— GIVEN EXERCISE A —
In the voting rights opinion piece, what does the Georgia bill's provision ban anyone from giving to people standing in line to vote?
— GIVEN EXERCISE B —
Condense the paragraph of the voting rights opinion piece that begins "Of course, Republicans apparently were not concerned" into two sentences, keeping its main points.
— GIVEN EXERCISE C —
Pick up the voting rights opinion piece after its final sentence and continue writing it.
* Start DOCUMENT EXCERPT *
The Washington PostDemocracy Dies in Darkness

Opinion Republicans’ blunder on voting rights

People wait to vote outside the Bell Auditorium in Augusta, Ga., on the first day of advance voting in the state's Senate runoff elections, Dec. 14, 2020. (Michael Holahan/AP)

It was a blunder, a gratuitous act that revealed not only their animus toward democracy but their lack of simple human decency. Among the various measures in the Georgia bill seeking to roll back access to voting, which passed last week, Republicans threw in a provision to ban anyone from giving water or snacks to people standing in line to vote.

Of course, Republicans apparently were not concerned as to why voters — especially in African American neighborhoods — would be forced to wait hours in line to exercise the right to vote. After all, in White neighborhoods, waiting times are considerably less. No, what galled them is that anyone should try to make their wait less torturous by offering them water. That, they could not tolerate.

It was a political error born of Republicans’ own arrogance and inhumanity. And it may cost them greatly in the battle over voting rights. President Biden picked up on it immediately. At his news conference on Thursday, he declared, “What I’m worried about is how un-American this whole initiative is. It’s sick. It’s sick.” The provision he mentioned first was that “you cannot bring water to people standing in line, waiting to vote.”
* End DOCUMENT EXCERPT *
* Start INFORMATION SUPPLIED *
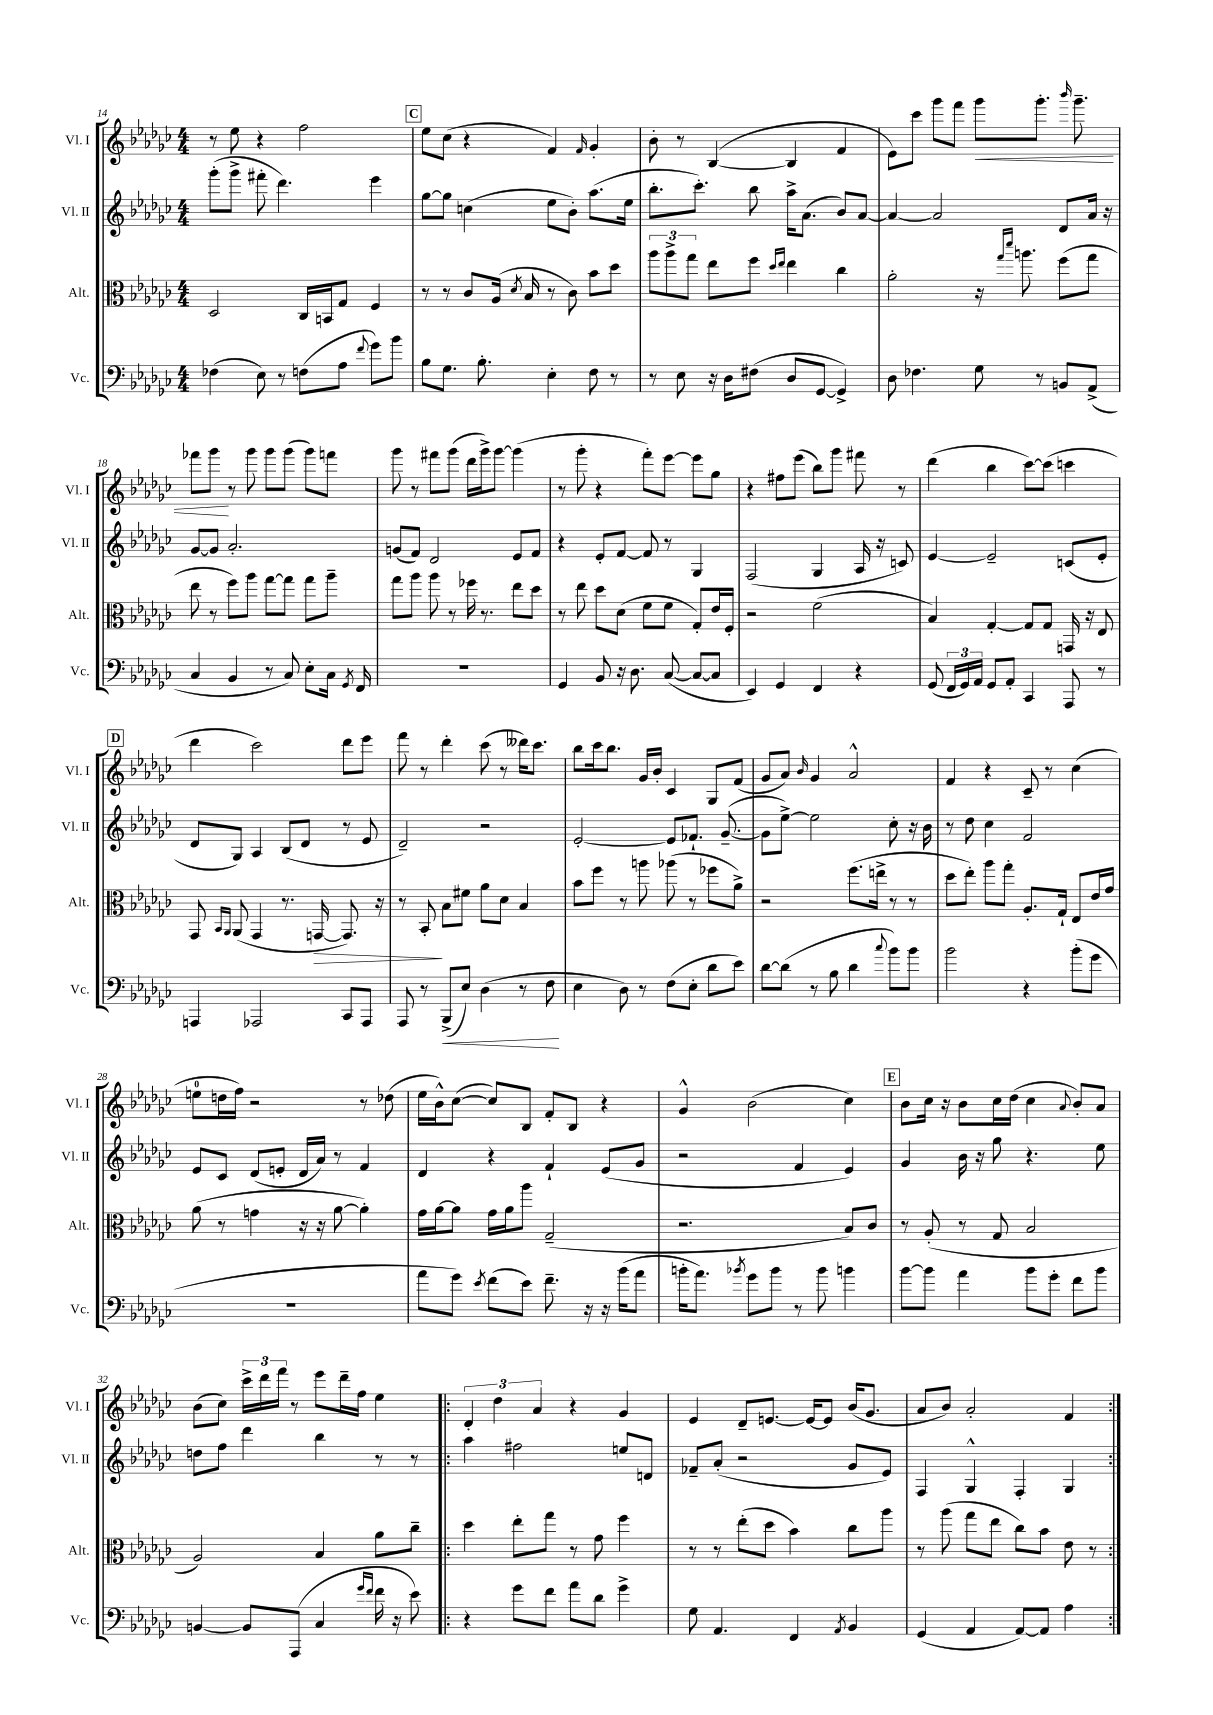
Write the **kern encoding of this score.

**kern	**kern	**kern	**kern
*staff4	*staff3	*staff2	*staff1
*clefF4	*clefC3	*clefG2	*clefG2
*k[b-e-a-d-g-c-]	*k[b-e-a-d-g-c-]	*k[b-e-a-d-g-c-]	*k[b-e-a-d-g-c-]
*M4/4	*M4/4	*M4/4	*M4/4
(4F-\	2D-/	(8ggg-'\L	8r
.	.	8ggg-^\J	8ee-\
8E-\)	.	8fff#'\	4r
8r	.	4.ddd-\)	.
(8F\L	16C-/LL	.	2ff\
.	16BB/J	.	.
8A-\J	8G-/J	.	.
8qqf/	.	.	.
8g-\L)	4F/	4eee-\	.
8b-\J	.	.	.
=	=	=	=
8B-\L	8r	[8gg-\L	8ee-\L
8.G-\J	8r	8gg-\]J	(8cc-\J
.	8c-/L	(4cc\	4r
8.B-'\	.	.	.
.	(16A-/Jk	.	.
.	8qd-/	.	.
.	16B-/	.	.
4E-'\	8r	8ee-\L	4f/)
.	8c-\)	8b-'\J)	.
.	.	.	16qqf/
8F\	8b-\L	(8.aa-\L	4g-'/
8r	8dd-\J	.	.
.	.	16ee-\Jk	.
=	=	=	=
8r	12aa-\L	8.bb-'\L	8b-'\
.	12aa-^\	.	.
8E-\	.	.	8r
.	12gg-\J	.	.
.	.	8.ccc-'\J)	.
16r	8ee-\L	.	([4B-/
16D-\LK	.	.	.
(8F#\J	8ff\J	8bb-\	.
.	16qqdd-/LL	.	.
.	16qqee-/JJ	.	.
8D-/L	4ee-\	16aa-^\LK	4B-/]
.	.	(8.a-\J	.
[8GG-/J	.	.	.
4GG-^/])	4cc-\	8b-/L)	4f/
.	.	[8a-/J	.
=	=	=	=
8D-\	2a-'\	4a-/_	8e-\L)
4.F-\	.	.	8ccc-\J
.	.	2a-/]	8ggg-\L
.	.	.	8fff\J
8G-\	16r	.	8ggg-\L
.	16qqgg-/LL	.	.
.	16qqddd-/JJ	.	.
.	8.aa\	.	.
8r	.	.	8.ggg-'\J
8BB/L	(8ff\L	8d-/L	.
.	.	.	16qqbbb-/
.	.	.	8.ggg-~\
(8AA-^/J	8gg-\J	16a-/Jk	.
.	.	16r	.
=	=	=	=
4C-/	8ee-\	[8g-/L	8fff-\L
.	8r	8g-/]J	8ggg-\J
4BB-/	8ff\L)	2.a-'/	8r
.	8aa-\J	.	8ggg-\
8r	[8gg-\L	.	8ggg-\L
8C-/)	8gg-\]J	.	(8ggg-\J
8E-'\L	8gg-\L	.	8ggg-\L)
16C-\Jk	8aa-~\J	.	8fff\J
8qGG-/	.	.	.
16FF/	.	.	.
=	=	=	=
1r	8gg-\L	(8g/L	8ggg-\
.	8aa-\J	8f/J)	8r
.	8aa-\	2d-/	8fff#\L
.	8r	.	(8ggg-\J
.	16ff-\	.	16ddd-\LL
.	8.r	.	16ggg-^\J)
.	.	.	[8ggg-\J
.	8ee-\L	8e-/L	(4ggg-\]
.	8dd-\J	8f/J	.
=	=	=	=
4GG-/	8r	4r	8r
.	8ee-\	.	8ggg-'\
8BB-/	8dd-\L	8e-'/L	4r
16r	(8d-\J	[8f/J	.
8.D-\	.	.	.
.	8f\L	8f/]	8fff'\L)
([8C-/	8f\J	8r	[8eee-\J
8C-/_L	8G-'/L)	4G-/	8eee-\]L
8C-/]J	16e-/L	.	8gg-\J
.	16F'/JJ	.	.
=	=	=	=
4EE-/)	2r	(2F/	4r
4GG-/	.	.	8ff#\L
.	.	.	(8eee-\J
4FF/	(2f\	4G-/	8bb-\L)
.	.	.	8ggg-\J
4r	.	16A-/	8fff#\
.	.	16r	.
.	.	8c/)	8r
=	=	=	=
(8GG-/	4B-/)	[4e-/	(4ddd-\
24FF/LL	.	.	.
24GG-/)	.	.	.
24AA-/JJ	.	.	.
8GG-/L	[4G-'/	2e-~/]	4bb-\
8AA-'/J	.	.	.
4CC-/	8G-/]L	.	[8ccc-\L)
.	8G-/J	.	(8ccc-\]J
8AAA-/	16GG/	(8c/L	4ccc\
.	16r	.	.
8r	8E-/	8e-'/J	.
=	=	=	=
4AAA/	8GG-/	8d-/L	4ddd-\
.	16qqBB-/LL	.	.
.	16qqAA-/JJ	.	.
.	(8AA-/	8G-/J)	.
2AAA-/	4GG-/	4A-/	2ccc-\)
.	8.r	(8B-/L	.
.	.	8d-/J	.
.	[16GG/	.	.
8CC-/L	8.GG/])	8r	8ddd-\L
8AAA-/J	.	8e-/	8eee-\J
.	16r	.	.
=	=	=	=
8AAA-/	8r	2d-~/)	8fff\
8r	8BB-'/	.	8r
(8BBB-^/L	8B-\L	.	4ddd-'\
8E-/J)	8f#\J	.	.
(4D-\	8a-\L	2r	(8ccc-\
.	8d-\J	.	8r
8r	4B-/	.	16ddd--\LK)
.	.	.	8.ccc-\J
8F\	.	.	.
=	=	=	=
4E-\	8b-\L	[2e-'/	8bb-\L
.	8ff\J	.	16ccc-\k
.	.	.	8.bb-\J
8D-\)	8r	.	.
8r	8aa\	.	16g-/LL
.	.	.	16b-'/JJ
(8F\L	(8aa-\	8e-/]L	4c-/
8E-'\J	8r	8.f-`/J	.
8d-\L	8ff-\L	.	8G-/L
.	.	([8.g-~/	.
8e-\J)	8a-^\J)	.	(8f/J
=	=	=	=
[8d-\L	2r	8g-\]L	8g-/L
(8d-\]J	.	[8ee-^\J)	8a-/J)
.	.	.	16qqb-/
8r	.	2ee-\]	4g-/
8B-\	.	.	.
4d-\	(8.ff\L	.	2a-^^/
.	16ee^\Jk	.	.
8qqcc-/	.	.	.
8b-\L)	8r	8cc-'\	.
8b-\J	8r	16r	.
.	.	16b-\	.
=	=	=	=
2b-\	8dd-\L	8r	4f/
.	8ee-'\J)	8dd-\	.
.	8aa-\L	4cc-\	4r
.	8gg-'\J	.	.
4r	8.A-'/L	2f/	8c-~/
.	.	.	8r
.	16G-`/Jk	.	.
(8b-'\L	8E-/L	.	(4cc-\
8g-\J	16e-/L	.	.
.	16g-/JJ	.	.
=	=	=	=
1r	(8a-\	8e-/L	8ee\L
.	8r	8c-/J	16dd\L
.	.	.	16ff\JJ)
.	4g\	(8d-/L	2r
.	.	8e'/J	.
.	16r	16d-/LL	.
.	16r	16a-/JJ)	.
.	[8a-\	8r	.
.	4a-'\])	4f/	8r
.	.	.	(8dd-\
=	=	=	=
8a-\L	16g-\LL	4d-/	16ee-\LL
.	[16a-\J	.	16b-^^\J)
8g-\J)	8a-\]J	.	([8cc-\J
8qe-/	.	.	.
(8f\L	16g-\LL	4r	8cc-/]L)
.	16a-\J	.	.
8e-\J)	8aa-\J	.	8B-/J
8.f~\	(2G-~/	4f`/	8f'/L
.	.	.	8B-/J
16r	.	.	.
16r	.	(8e-/L	4r
(16b-\LK	.	.	.
8a-\J	.	8g-/J	.
=	=	=	=
16b'\LK	2.r	2r	4g-^^/
8.a-\J)	.	.	.
8qb-/	.	.	.
8g-\L	.	.	(2b-\
8b-\J	.	.	.
8r	.	4f/	.
8b-\	.	.	.
4b\	8B-/L)	4e-/)	4cc-\)
.	8c-/J	.	.
=	=	=	=
[8b-\L	8r	4g-/	8b-\L
8b-\]J	(8A-'/	.	16cc-\Jk
.	.	.	16r
4a-\	8r	16b-\	8b-\L
.	.	16r	.
.	8G-/	8gg-\	16cc-\L
.	.	.	(16dd-\JJ
8b-\L	2B-/	4.r	4cc-\
8g-'\J	.	.	.
.	.	.	8qqa-/
8f\L	.	.	8b-'/L)
8b-\J	.	8ee-\	8a-/J
=	=	=	=
[4BB/	2A-/)	8dd\L	(8b-\L
.	.	8ff\J	8cc-\J)
8BB/]L	.	4ddd-\	24ccc-^\LL
.	.	.	24ddd-\
.	.	.	24fff\JJ
(8AAA-/J	.	.	8r
4C-/	4B-/	4bb-\	8eee-\L
.	.	.	16ddd-~\L
.	.	.	16ff\JJ
16qqg-/LL	.	.	.
16qqf/JJ	.	.	.
16f\	8a-\L	8r	4ee-\
16r	.	.	.
8e-\)	8cc-~\J	8r	.
=!|:	=!|:	=!|:	=!|:
4r	4dd-\	4aa-\	6d-'/
.	.	.	6dd-\
8g-\L	8ee-'\L	2ff#\	.
.	.	.	6a-/
8f\J	8gg-\J	.	.
8a-\L	8r	.	4r
8d-\J	8g-\	.	.
4g-^\	4ff\	8ee/L	4g-/
.	.	8d/J	.
=	=	=	=
8G-\	8r	8f-~/L	4e-/
4.AA-/	8r	(8a-'/J	.
.	(8ee-'\L	2r	8d-~/L
.	8dd-\J	.	[8.e/J
4FF/	4b-\)	.	.
.	.	.	16e/_LK
.	.	.	8e/]J
8qAA-/	.	.	.
4BB-/	8cc-\L	8g-/L	(16b-/LK
.	.	.	8.g-/J
.	8aa-\J	8e-/J)	.
=	=	=	=
(4GG-/	8r	4F/	8a-/L
.	(8aa-\	.	8b-/J)
4AA-/	8gg-\L	4G-^^/	2a-'/
.	8ee-\J	.	.
[8AA-/L)	8cc-\L)	4F'/	.
8AA-/]J	8b-\J	.	.
4A-\	8e-\	4G-/	4f/
.	8r	.	.
==:|!	==:|!	==:|!	==:|!
*-	*-	*-	*-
* End INFORMATION SUPPLIED *
— EXPECTED ANSWER A —
Water or snacks.

— EXPECTED ANSWER B —
Republicans seemed unconcerned that voters, especially in African American neighborhoods, must wait hours in line to vote, while waits in White neighborhoods are considerably shorter. What galled them instead was that anyone would ease those waits by offering water, which they could not tolerate.

— EXPECTED ANSWER C —
Democrats criticized a Republican-led effort to restrict voting in Georgia on March 28, while Republicans slammed attempts to alter the Senate filibuster. (Video: Amber Ferguson/The Washington Post)

On Friday, he hit the same point. “It’s an atrocity … that has nothing to do with fairness, nothing to do with decency.” He went on: “You don’t need anything else to know that this is nothing but punitive design to keep people from voting. You can’t provide water for people about to vote? Give me a break.”

A lawsuit filed Thursday by the New Georgia Project , the Black Voters Matter Fund and Rise, Inc., alleges the law “is clearly intended to and will have the effect of making it harder for lawful Georgia voters to participate in the State’s elections. And it will impose these unjustifiable burdens disproportionately on the State’s minority, young, poor, and disabled citizens.”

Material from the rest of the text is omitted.